[Start of Attachment]

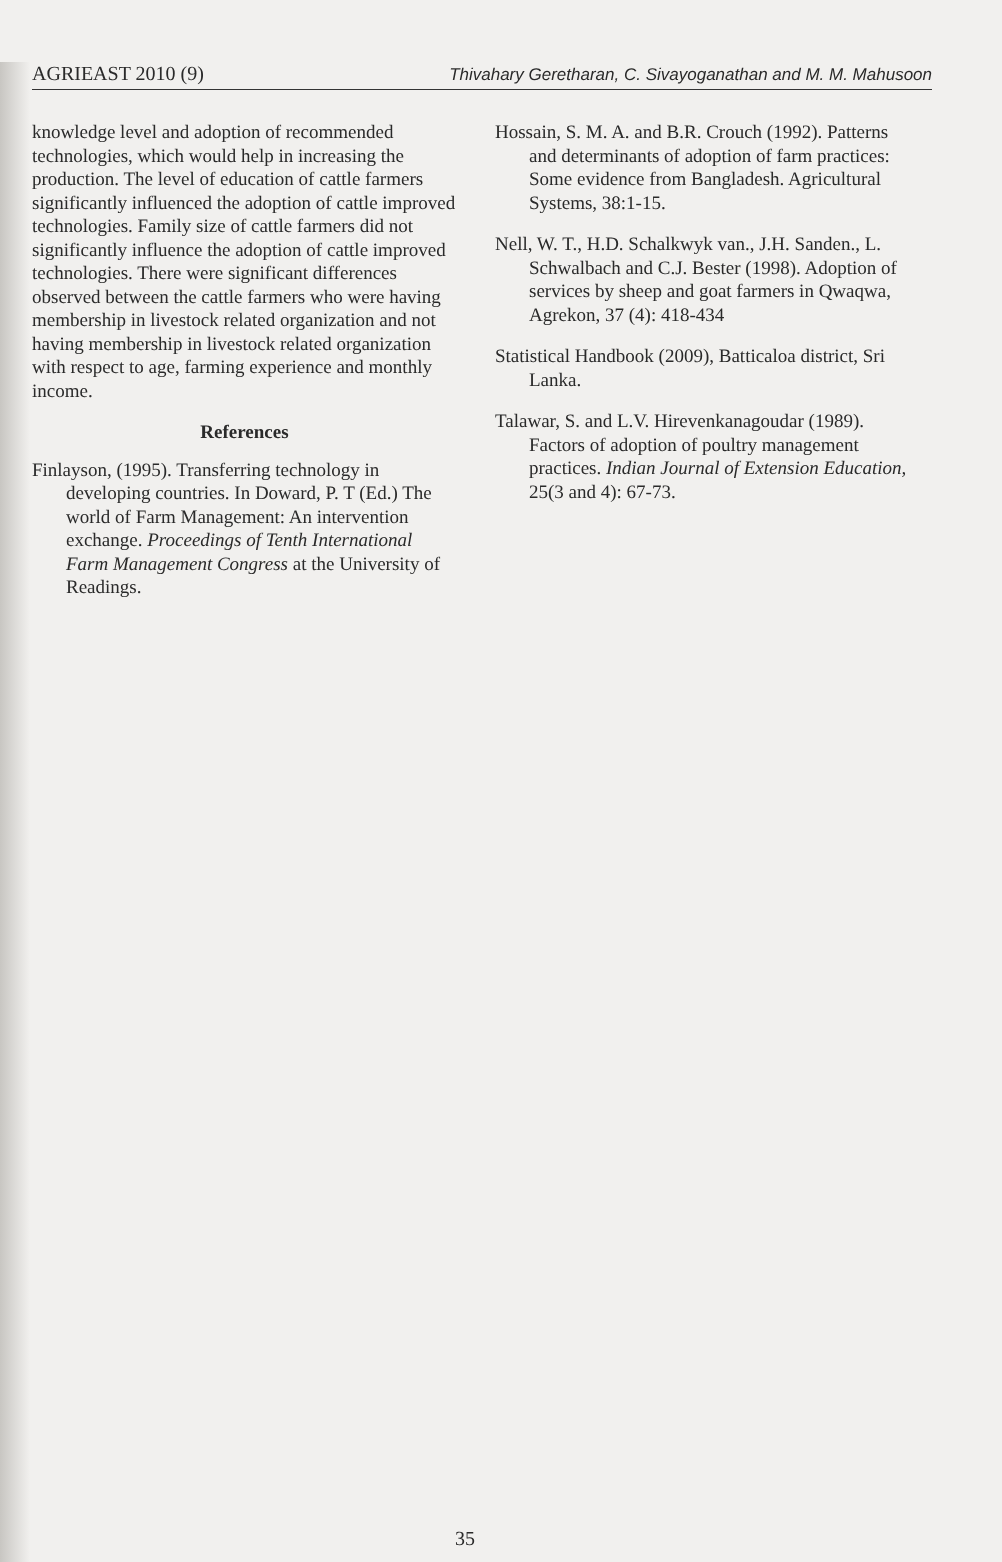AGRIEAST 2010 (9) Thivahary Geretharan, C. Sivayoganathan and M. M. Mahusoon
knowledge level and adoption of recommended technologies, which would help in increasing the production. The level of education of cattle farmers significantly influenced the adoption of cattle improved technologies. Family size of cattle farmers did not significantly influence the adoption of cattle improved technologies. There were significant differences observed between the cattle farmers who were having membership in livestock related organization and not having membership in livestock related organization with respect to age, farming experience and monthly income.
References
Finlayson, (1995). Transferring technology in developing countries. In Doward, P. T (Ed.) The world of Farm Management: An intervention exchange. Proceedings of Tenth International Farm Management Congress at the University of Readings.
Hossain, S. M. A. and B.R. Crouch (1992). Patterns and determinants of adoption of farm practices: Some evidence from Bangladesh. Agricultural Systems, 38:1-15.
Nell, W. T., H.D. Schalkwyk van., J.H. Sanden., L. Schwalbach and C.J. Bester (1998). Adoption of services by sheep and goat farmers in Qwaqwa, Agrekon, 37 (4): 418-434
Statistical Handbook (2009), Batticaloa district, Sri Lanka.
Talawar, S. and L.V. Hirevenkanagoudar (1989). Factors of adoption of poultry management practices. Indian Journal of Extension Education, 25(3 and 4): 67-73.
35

[End of Attachment]
[Start of Attachment]

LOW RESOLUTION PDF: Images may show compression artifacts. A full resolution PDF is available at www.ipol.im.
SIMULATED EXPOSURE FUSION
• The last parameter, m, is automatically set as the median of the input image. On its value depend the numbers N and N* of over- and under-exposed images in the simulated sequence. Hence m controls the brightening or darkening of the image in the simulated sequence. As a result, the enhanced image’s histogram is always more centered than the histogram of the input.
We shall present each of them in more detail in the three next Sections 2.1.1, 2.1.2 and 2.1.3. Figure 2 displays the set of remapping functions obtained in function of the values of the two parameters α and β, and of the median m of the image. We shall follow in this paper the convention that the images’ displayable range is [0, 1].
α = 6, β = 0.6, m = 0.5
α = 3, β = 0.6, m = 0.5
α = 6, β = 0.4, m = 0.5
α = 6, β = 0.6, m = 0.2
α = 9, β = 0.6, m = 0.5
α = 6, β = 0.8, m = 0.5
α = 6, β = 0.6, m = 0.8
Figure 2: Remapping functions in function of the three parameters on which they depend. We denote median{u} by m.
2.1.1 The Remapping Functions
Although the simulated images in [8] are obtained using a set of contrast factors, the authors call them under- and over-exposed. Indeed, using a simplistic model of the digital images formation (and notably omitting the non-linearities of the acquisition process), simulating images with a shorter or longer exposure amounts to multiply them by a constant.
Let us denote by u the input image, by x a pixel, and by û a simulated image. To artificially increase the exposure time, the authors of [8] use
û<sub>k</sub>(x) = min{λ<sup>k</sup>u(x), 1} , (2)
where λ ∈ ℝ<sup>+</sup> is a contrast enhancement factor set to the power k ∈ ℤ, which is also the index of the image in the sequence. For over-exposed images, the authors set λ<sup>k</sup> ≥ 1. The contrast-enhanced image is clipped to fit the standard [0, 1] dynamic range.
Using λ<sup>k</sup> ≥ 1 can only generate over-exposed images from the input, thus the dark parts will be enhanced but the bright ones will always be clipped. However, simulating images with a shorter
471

[End of Attachment]
[Start of Attachment]

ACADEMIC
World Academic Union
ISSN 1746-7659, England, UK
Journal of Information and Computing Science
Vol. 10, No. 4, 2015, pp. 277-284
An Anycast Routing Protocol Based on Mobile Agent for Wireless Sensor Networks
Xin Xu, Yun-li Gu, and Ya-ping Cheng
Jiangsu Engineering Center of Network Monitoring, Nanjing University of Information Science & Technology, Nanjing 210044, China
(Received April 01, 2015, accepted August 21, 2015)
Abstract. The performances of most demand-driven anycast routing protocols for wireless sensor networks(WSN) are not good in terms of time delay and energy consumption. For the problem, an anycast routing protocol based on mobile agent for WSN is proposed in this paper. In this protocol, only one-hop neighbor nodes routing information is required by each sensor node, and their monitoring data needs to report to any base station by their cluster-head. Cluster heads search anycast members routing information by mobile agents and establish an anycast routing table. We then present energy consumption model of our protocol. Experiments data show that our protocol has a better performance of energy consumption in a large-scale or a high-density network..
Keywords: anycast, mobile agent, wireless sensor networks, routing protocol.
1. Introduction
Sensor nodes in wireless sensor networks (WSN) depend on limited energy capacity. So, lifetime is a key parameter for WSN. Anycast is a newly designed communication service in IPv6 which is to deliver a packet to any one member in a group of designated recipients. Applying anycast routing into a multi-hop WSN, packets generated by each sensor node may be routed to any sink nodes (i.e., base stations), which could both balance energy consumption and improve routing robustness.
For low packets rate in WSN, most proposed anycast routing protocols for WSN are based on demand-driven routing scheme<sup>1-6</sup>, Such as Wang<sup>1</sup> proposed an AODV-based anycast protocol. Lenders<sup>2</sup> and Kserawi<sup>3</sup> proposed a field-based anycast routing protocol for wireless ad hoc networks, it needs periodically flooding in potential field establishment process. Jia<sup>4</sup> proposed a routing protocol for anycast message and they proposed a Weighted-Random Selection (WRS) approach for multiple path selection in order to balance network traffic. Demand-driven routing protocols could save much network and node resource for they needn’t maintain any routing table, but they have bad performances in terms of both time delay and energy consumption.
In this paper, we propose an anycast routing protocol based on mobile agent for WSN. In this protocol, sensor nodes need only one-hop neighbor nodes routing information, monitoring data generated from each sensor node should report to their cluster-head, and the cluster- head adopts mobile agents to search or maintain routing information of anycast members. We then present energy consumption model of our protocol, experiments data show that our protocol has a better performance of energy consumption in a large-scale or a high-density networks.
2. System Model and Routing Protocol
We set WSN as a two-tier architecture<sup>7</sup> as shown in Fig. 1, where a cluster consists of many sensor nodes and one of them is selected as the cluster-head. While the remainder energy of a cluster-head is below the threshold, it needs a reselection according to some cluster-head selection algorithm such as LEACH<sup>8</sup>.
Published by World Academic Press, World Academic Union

[End of Attachment]

| TASK TO COMPLETE |
Pull out every line above that holds the word "which".

| ANSWER BOX |
knowledge level and adoption of recommended technologies, which would help in increasing the production. The level of education of cattle farmers significantly influenced the adoption of cattle improved technologies. Family size of cattle farmers did not significantly influence the adoption of cattle improved technologies. There were significant differences observed between the cattle farmers who were having membership in livestock related organization and not having membership in livestock related organization with respect to age, farming experience and monthly income.
Figure 2: Remapping functions in function of the three parameters on which they depend. We denote median{u} by m.
where λ ∈ ℝ<sup>+</sup> is a contrast enhancement factor set to the power k ∈ ℤ, which is also the index of the image in the sequence. For over-exposed images, the authors set λ<sup>k</sup> ≥ 1. The contrast-enhanced image is clipped to fit the standard [0, 1] dynamic range.
Sensor nodes in wireless sensor networks (WSN) depend on limited energy capacity. So, lifetime is a key parameter for WSN. Anycast is a newly designed communication service in IPv6 which is to deliver a packet to any one member in a group of designated recipients. Applying anycast routing into a multi-hop WSN, packets generated by each sensor node may be routed to any sink nodes (i.e., base stations), which could both balance energy consumption and improve routing robustness.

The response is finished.